Experiments with LoopVectorization and convolutions

Yes, hence also should work with 1.11

Tullio.jl would use LV if it was loaded, otherwise no.

But Loopvectorization.jl does work with 1.11. Or, at least I had that impression.

Oh yeah, seems like the 1.11 issues have been solved:

It’s future is still unclear but at least there is some hope!

Yes, but the benchmarks for Tullio are not great without LV. If I look at my example, I see that

@bs (@tullio threads=false $out[i, j] = $A[i-l, j-k] * $kernel[l, k]) seconds=1

gives essentially the same results of f0!, because Tullio is using LV to do the work. However, if I disable LV

@bs (@tullio threads=false avx=false $out[i, j] = $A[i-l, j-k] * $kernel[l, k]) seconds=1

then Tullio is almost ten times slower (therefore, worse than my naive implementation). Therefore, in my very specific use case, Tullio does not seem to provide any advantage. I will check, however, if it helps with GPU (although the GPU support in Tullio is experimental).

For my own reference, and with the hope that it can help other people, I am writing here what I just found from an unrelated question replied to by @Elrod.

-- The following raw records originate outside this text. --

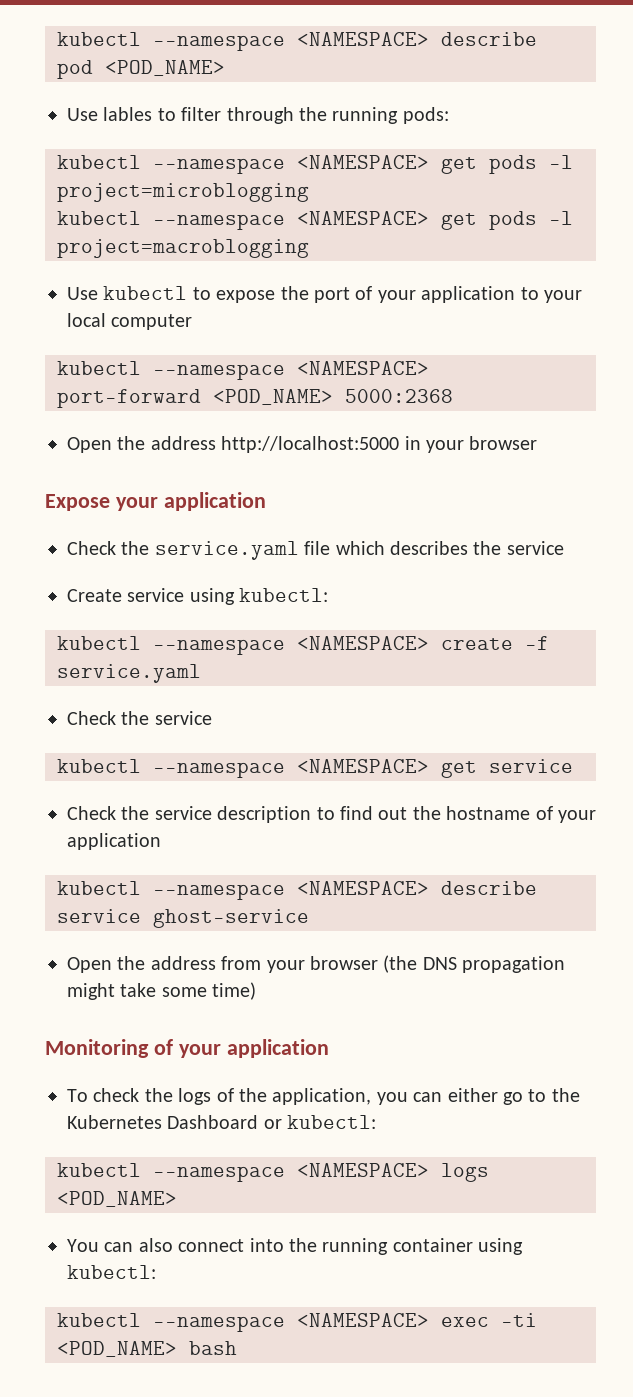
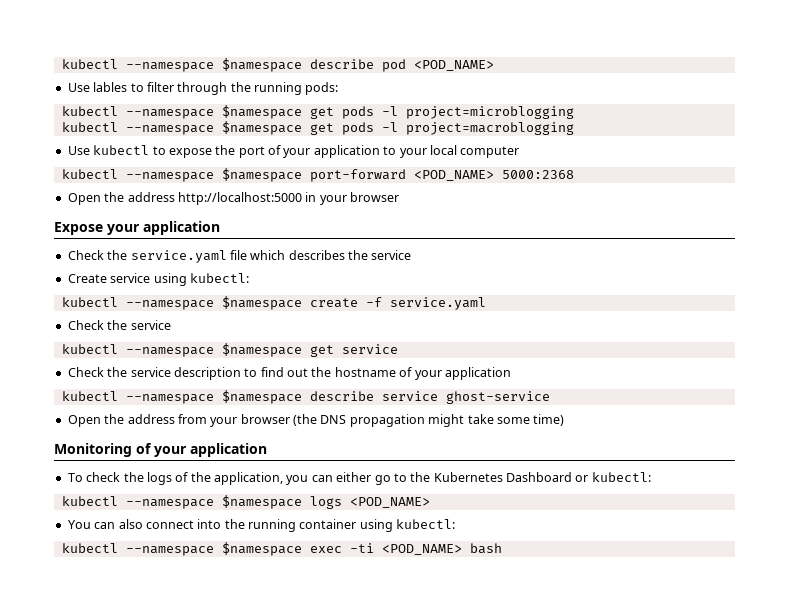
[57,32,429,51] kubectl --namespace <NAMESPACE> -> [61,58,302,72] kubectl --namespace $namespace
[297,155,429,169] <NAMESPACE> -> [221,105,302,119] $namespace
[297,211,429,225] <NAMESPACE> -> [221,121,302,135] $namespace
[297,361,429,375] <NAMESPACE> -> [221,168,302,182] $namespace
[297,636,429,650] <NAMESPACE> -> [221,296,302,310] $namespace
[297,759,429,773] <NAMESPACE> -> [221,343,302,357] $namespace
[297,881,429,895] <NAMESPACE> -> [221,390,302,404] $namespace
[297,1163,429,1177] <NAMESPACE> -> [221,495,302,509] $namespace
[297,1313,429,1327] <NAMESPACE> -> [221,542,302,556] $namespace

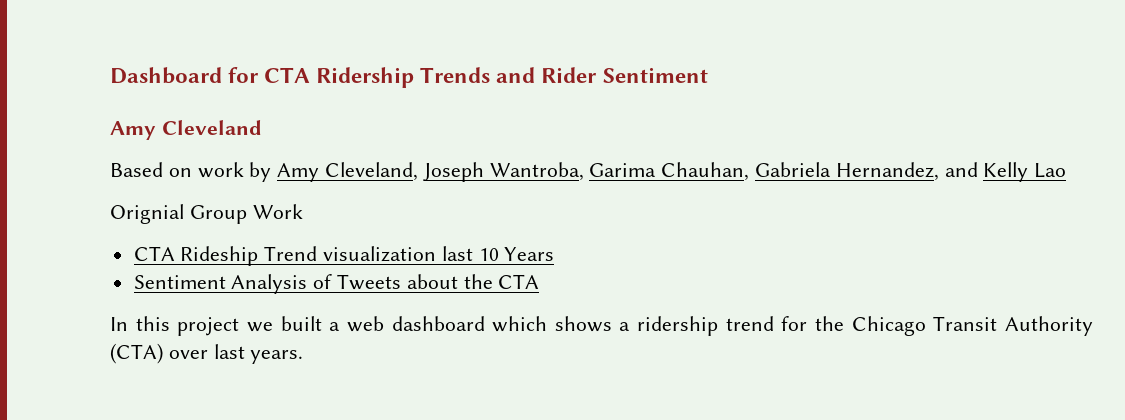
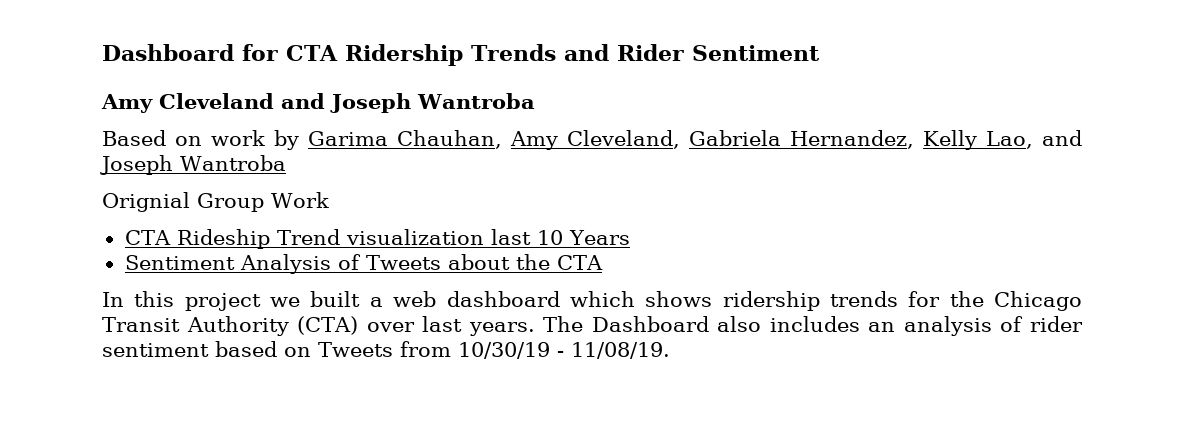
(262, 127) none -> [281,93,535,113] and Joseph Wantroba
[277,162,1067,182] Amy Cleveland, Joseph Wantroba, Garima Chauhan, Gabriela Hernandez, and Kelly Lao -> [308,130,1082,150] [100,155,286,175] Garima Chauhan, Amy Cleveland, Gabriela Hernandez, Kelly Lao, and Joseph Wantroba
[619,316,774,336] a ridership trend -> [722,291,898,311] ridership trends
(304, 357) none -> [543,316,1083,336] [102,341,670,359] The Dashboard also includes an analysis of rider sentiment based on Tweets from 10/30/19 - 11/08/19.

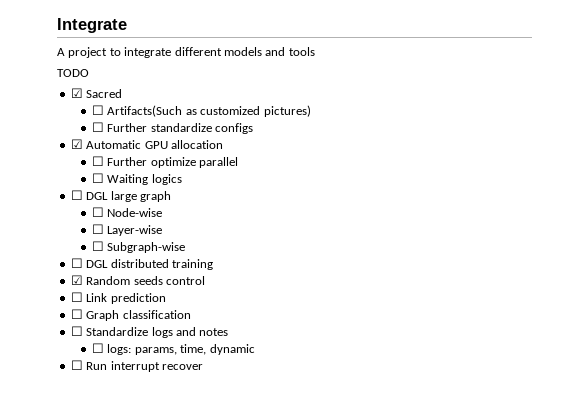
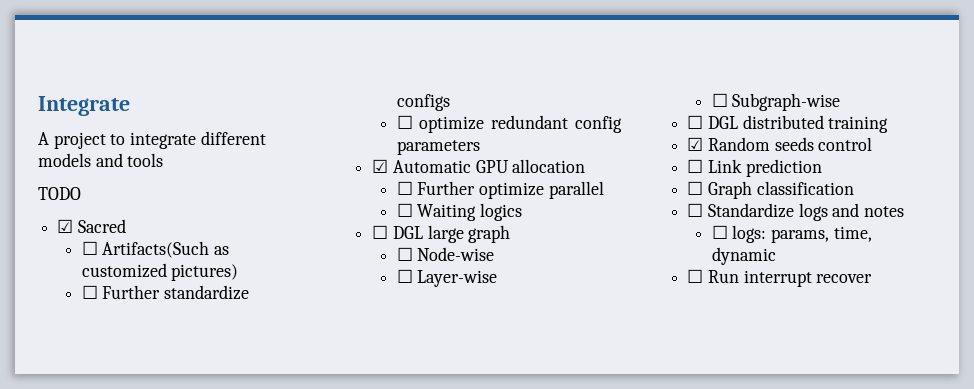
(254, 128) none -> [396,115,622,133] [396,140,480,155] // ☐ optimize redundant config parameters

With the help of @turbo_debug one can know what LV is doing. Redefine the function as

function f0_debug!(out::AbstractArray{T,N}, A::AbstractArray{S,N}, kernel::AbstractArray{K,N}) where {T,S,K,N}
    LoopVectorization.@turbo_debug for J ∈ CartesianIndices(out)
        tmp = zero(eltype(out))
        for I ∈ CartesianIndices(kernel)
            tmp += A[J-I] * kernel[I]
        end
        out[J] = tmp
    end
end

and then call

julia> ls = f0_debug!(out, A, kernel);

julia> LoopVectorization.choose_order(ls)
([Symbol("J#2#"), Symbol("J#1#"), Symbol("I#2#"), Symbol("I#1#")], Symbol("I#1#"), Symbol("J#2#"), Symbol("J#1#"), 1, 6)

This means that

  • LV is using the following loop orders, from the outermost to the innermost: J[2], J[1], I[2], I[1]
  • The next two symbols, I[1] and J[2], are the unrolled loops. The first is unrolled by 1, the second by 6 (the two integers values at the end of the list).
  • J[1] is the vectorized loop

There is also a related function LoopVectorization.choose_order_cost, which also provides some “cost” for the loop and a boolean indicating if LV will inline.